Here is he yml config as well:

deepstream:
nodes:

  • type: nvurisrcbin
    name: src
    properties:
    drop-frame-interval: 4
  • type: nvstreammux
    name: mux
    properties:
    batch-size: 1
    width: 960
    height: 544
  • type: nvinfer
    name: infer
    properties:
    config-file-path: /home/uname/service_maker_app/config_infer_primary.txt
  • type: nvtracker
    name: tracker
    properties:
    tracker-width: 960
    tracker-height: 544
    ll-lib-file: /opt/nvidia/deepstream/deepstream/lib/libnvds_nvmultiobjecttracker.so
    ll-config-file: /opt/nvidia/deepstream/deepstream/samples/configs/deepstream-app/config_tracker_NvDCF_accuracy.yml
  • type: nvdspreprocess
    name: temporalbatcher
    properties:
    config-file: /home/uname/service_maker_app/config_preprocess_sgie.txt
  • type: nvinfer
    name: infer2
    properties:
    config-file-path: /home/uname/service_maker_app/config_infer_secondary.txt
  • type: nvosdbin
    name: osd
  • type: nvvideoconvert
    name: nvvidconv
  • type: nvv4l2h264enc
    name: encoder
    properties:
    bitrate: 4000000
  • type: h264parse
    name: h264parser
  • type: qtmux
    name: muxer
  • type: filesink
    name: sink
    properties:
    location: output.mp4
    sync: false
    async: false
    edges:
    src: mux
    mux: infer
    infer: tracker
    tracker: temporalbatcher
    temporalbatcher: infer2
    infer2: osd
    osd: nvvidconv
    nvvidconv: encoder
    encoder: h264parser
    h264parser: muxer
    muxer: sink

Ok it seems like its an issue with my second inference model. As if I adjust the config for model 1 to output-tensor-meta=1 then I see user metadata attached to the frame metadata. But still no user metadata when output-tensor-meta=1 for the second model. Note the first model I am using TAO Peoplenet i.e. builtin network. But the second model is a custom classifier model which is exported to tensorRT format.

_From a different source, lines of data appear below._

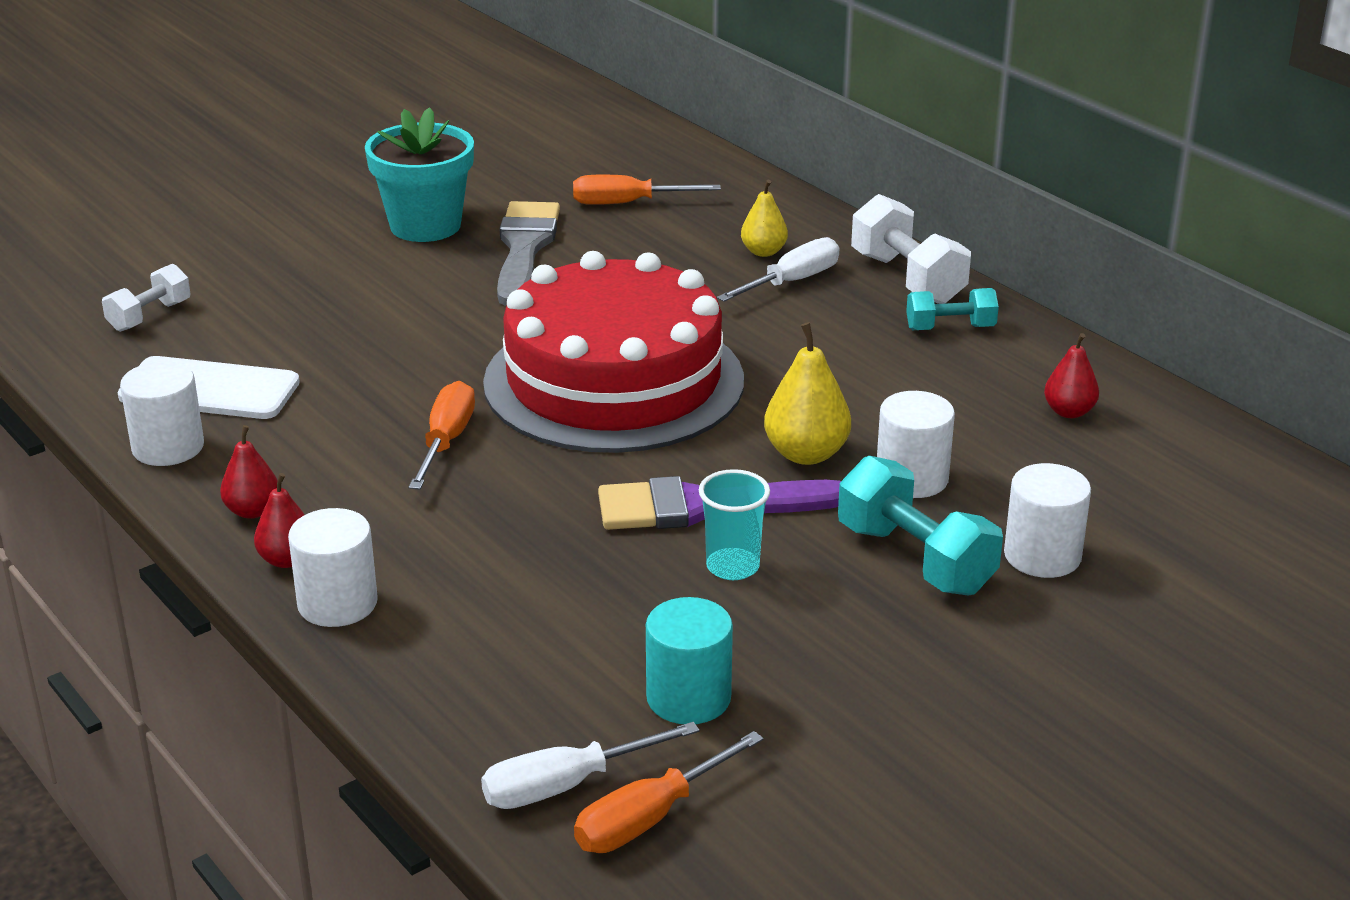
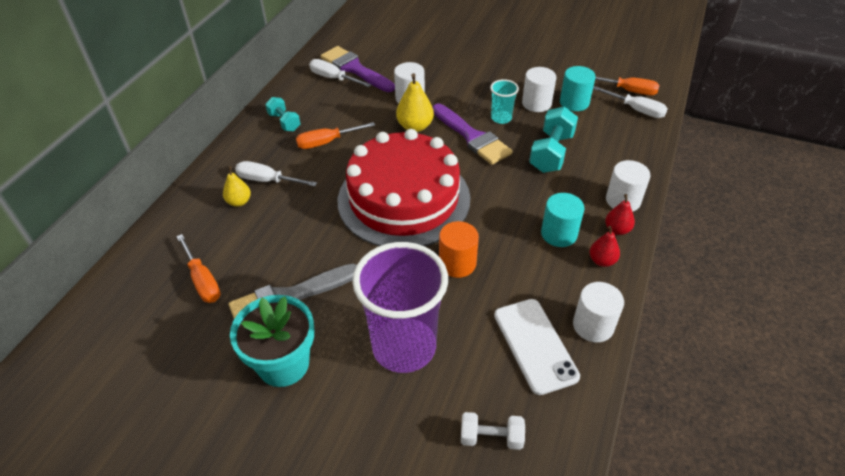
camera: 120 degrees left, 15 degrees up
(341, 301) = (404, 347): none -> purple cup
(357, 495) = (559, 234): none -> turquoise cylinder
(421, 382) = (457, 263): none -> orange cylinder
(446, 441) = (496, 228): orange screwdriver -> orange screwdriver (326, 142)
(907, 279) = (243, 147): white dumbbell -> none
(915, 559) = (458, 84): turquoise dumbbell -> turquoise dumbbell (551, 153)
(1042, 556) = (432, 62): white cylinder -> white cylinder (536, 103)
(1069, 412) = (333, 78): red pear -> white screwdriver
(1089, 446) = (355, 69): none -> purple brush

Any suggestions on how to investigate this issue further?

I am a little confused, so your current problem is that after set output-tensor-meta=1 in sgie configuration file still cannot find NVDSINFER_TENSOR_OUTPUT_META in obj_user_meta_list, right?

Try debugging the function of attach_tensor_output_meta in the /opt/nvidia/deepstream/deepstream/sources/gst-plugins/gst-nvinfer/gstnvinfer_meta_utils.cpp file.

This is where nvinfer adds the NVDSINFER_TENSOR_OUTPUT_META user meta.

Hey Jun,

So i think I have figured the issue. I was probing for the incorrect meta type i.e. NVDSINFER_TENSOR_OUTPUT_META. But the actual type is NVDS_ROI_META

The documentation found here is slightly misleading:
https://docs.nvidia.com/metropolis/deepstream/dev-guide/text/DS_plugin_gst-nvinfer.html#:~:text=as%20it%20is.-,Tensor%20Metadata,-%23

As it indicates that the output meta should be attached as type NVDSINFER_TENSOR_OUTPUT_META(NvDsInferTensorMeta). But as can be traced back in the code, if the nvinfer plugin is operating on NVDS_PREPROCESS_BATCH_META data then the output will be attached as type NVDS_ROI_META

1 Like

Thanks for your feedback.